TUJUAN ANDA. Ketik ulang tanpa perubahan apa pun bagian teks tentang harga dan impor pangan yang diawali kata-kata berisi "Harga garam halus" dan ditutup dengan "Rp10.870 per kilogram.".

Harga garam halus beryodium naik 1,65 persen menjadi Rp11.690 per kilogram, dan kedelai biji kering impor juga mengalami kenaikan 0,74 persen ke Rp10.870 per kilogram.

Namun, di sisi lain, harga daging sapi murni justru mengalami penurunan sebesar 1,04 persen ke Rp133.370 per kilogram. Begitu pula dengan tepung terigu curah yang turun 0,39 persen menjadi Rp10.160 per kilogram. Minyak goreng curah juga turun 1,10 persen menjadi Rp16.210 per liter, sedangkan tepung terigu noncurah parkir di harga Rp13.060 per kilogram. Beras SPHP mencatat penurunan tipis 0,24 persen ke harga Rp12.540 per kilogram.

Impor Pangan

Indonesia ternyata masih juara impor. Mengutip dari data Badan Pusat Statistik, 17 September 2024, selama periode Januari hingga Agustus 2024, impor bahan pangan strategis Indonesia menunjukkan peningkatan signifikan, terutama pada komoditas seperti gandum, gula, beras, dan ikan. Badan Pusat Statistik (BPS) melaporkan adanya kenaikan impor beberapa komoditas penting ini, meski ada juga yang menunjukkan penurunan dari segi volume.

Impor bahan pangan, yang meliputi gandum, gula, beras, dan ikan, memberikan kontribusi besar terhadap total impor non-migas Indonesia. Deputi Bidang Distribusi dan Jasa BPS Pudji Ismartini, mengungkapkan bahwa total impor gandum, gula, dan beras menyumbang sekitar 5,07 persen dari keseluruhan impor non-migas Indonesia. Meski ada perbedaan tren di antara komoditas tersebut, ketergantungan Indonesia pada impor bahan pangan terus berlanjut untuk memenuhi kebutuhan dalam negeri.

Baris dari kumpulan data:
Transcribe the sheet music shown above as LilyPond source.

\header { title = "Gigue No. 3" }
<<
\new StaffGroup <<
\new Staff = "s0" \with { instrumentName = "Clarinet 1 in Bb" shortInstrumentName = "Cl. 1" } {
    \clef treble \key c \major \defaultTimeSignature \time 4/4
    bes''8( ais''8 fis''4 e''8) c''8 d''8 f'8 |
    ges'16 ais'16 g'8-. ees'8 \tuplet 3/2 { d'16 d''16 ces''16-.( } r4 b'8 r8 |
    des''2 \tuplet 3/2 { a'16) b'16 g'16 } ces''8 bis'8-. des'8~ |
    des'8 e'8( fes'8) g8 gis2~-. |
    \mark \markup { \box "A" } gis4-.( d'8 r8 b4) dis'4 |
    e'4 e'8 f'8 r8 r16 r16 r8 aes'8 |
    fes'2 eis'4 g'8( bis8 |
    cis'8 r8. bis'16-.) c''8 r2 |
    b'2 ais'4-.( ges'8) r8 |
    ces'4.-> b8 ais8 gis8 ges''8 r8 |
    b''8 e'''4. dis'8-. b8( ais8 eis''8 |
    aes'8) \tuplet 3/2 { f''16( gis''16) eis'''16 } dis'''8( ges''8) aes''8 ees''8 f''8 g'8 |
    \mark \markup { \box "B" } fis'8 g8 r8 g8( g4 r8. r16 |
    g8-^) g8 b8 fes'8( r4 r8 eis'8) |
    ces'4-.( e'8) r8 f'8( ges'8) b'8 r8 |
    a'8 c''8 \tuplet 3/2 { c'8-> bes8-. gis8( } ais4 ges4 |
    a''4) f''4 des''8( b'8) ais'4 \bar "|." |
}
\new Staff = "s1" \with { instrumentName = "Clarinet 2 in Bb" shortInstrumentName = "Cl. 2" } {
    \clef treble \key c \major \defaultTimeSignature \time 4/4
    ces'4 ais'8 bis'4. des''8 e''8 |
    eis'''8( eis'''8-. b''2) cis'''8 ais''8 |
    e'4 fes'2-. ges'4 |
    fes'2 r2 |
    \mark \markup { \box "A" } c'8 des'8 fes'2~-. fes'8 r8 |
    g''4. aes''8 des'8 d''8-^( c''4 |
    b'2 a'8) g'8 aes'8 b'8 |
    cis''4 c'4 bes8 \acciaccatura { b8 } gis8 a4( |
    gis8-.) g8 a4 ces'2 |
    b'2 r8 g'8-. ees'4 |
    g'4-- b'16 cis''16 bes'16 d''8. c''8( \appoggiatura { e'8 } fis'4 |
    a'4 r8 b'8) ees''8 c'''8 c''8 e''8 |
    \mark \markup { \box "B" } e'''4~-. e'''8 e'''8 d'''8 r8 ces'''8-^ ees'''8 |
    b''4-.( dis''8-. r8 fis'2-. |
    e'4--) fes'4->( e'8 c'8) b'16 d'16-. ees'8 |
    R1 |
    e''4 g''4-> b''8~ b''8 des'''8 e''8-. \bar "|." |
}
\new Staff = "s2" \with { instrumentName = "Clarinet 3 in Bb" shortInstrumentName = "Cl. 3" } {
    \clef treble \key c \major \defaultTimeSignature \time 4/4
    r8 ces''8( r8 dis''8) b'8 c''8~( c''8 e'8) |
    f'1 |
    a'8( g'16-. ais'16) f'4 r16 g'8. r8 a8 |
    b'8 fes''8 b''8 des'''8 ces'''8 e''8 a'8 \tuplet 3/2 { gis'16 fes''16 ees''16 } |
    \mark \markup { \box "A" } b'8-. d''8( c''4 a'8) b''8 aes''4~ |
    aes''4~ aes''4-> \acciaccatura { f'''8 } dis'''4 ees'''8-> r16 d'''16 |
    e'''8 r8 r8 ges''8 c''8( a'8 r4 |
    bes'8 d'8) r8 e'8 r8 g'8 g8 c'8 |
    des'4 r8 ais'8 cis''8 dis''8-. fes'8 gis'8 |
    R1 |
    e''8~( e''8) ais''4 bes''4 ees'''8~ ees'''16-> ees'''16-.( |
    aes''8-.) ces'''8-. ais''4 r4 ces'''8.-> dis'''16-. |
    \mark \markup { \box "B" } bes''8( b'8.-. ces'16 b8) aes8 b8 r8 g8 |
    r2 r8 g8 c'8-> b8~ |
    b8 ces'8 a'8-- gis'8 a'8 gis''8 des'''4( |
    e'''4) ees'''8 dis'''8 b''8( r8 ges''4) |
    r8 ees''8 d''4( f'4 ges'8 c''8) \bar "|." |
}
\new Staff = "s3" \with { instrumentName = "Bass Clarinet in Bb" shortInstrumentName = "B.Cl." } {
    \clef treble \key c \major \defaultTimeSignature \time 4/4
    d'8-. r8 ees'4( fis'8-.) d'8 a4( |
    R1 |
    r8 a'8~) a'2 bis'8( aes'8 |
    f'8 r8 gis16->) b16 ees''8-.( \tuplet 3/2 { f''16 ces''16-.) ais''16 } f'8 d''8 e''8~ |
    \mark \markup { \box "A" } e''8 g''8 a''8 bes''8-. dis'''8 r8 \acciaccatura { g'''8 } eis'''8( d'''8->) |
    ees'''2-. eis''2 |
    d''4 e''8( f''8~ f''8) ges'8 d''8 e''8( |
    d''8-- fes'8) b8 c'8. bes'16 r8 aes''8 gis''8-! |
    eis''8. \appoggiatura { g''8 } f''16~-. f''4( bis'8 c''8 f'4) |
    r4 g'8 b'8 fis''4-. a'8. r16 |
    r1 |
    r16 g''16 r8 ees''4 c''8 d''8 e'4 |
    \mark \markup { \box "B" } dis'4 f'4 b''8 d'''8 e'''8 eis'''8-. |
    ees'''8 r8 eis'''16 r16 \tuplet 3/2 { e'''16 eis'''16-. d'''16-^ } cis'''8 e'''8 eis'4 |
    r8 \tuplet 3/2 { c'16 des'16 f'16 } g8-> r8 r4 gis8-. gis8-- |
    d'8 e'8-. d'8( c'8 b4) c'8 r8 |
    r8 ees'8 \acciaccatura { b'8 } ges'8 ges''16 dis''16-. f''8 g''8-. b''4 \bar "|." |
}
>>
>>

JAWABAN BERIKUT.
Harga garam halus beryodium naik 1,65 persen menjadi Rp11.690 per kilogram, dan kedelai biji kering impor juga mengalami kenaikan 0,74 persen ke Rp10.870 per kilogram.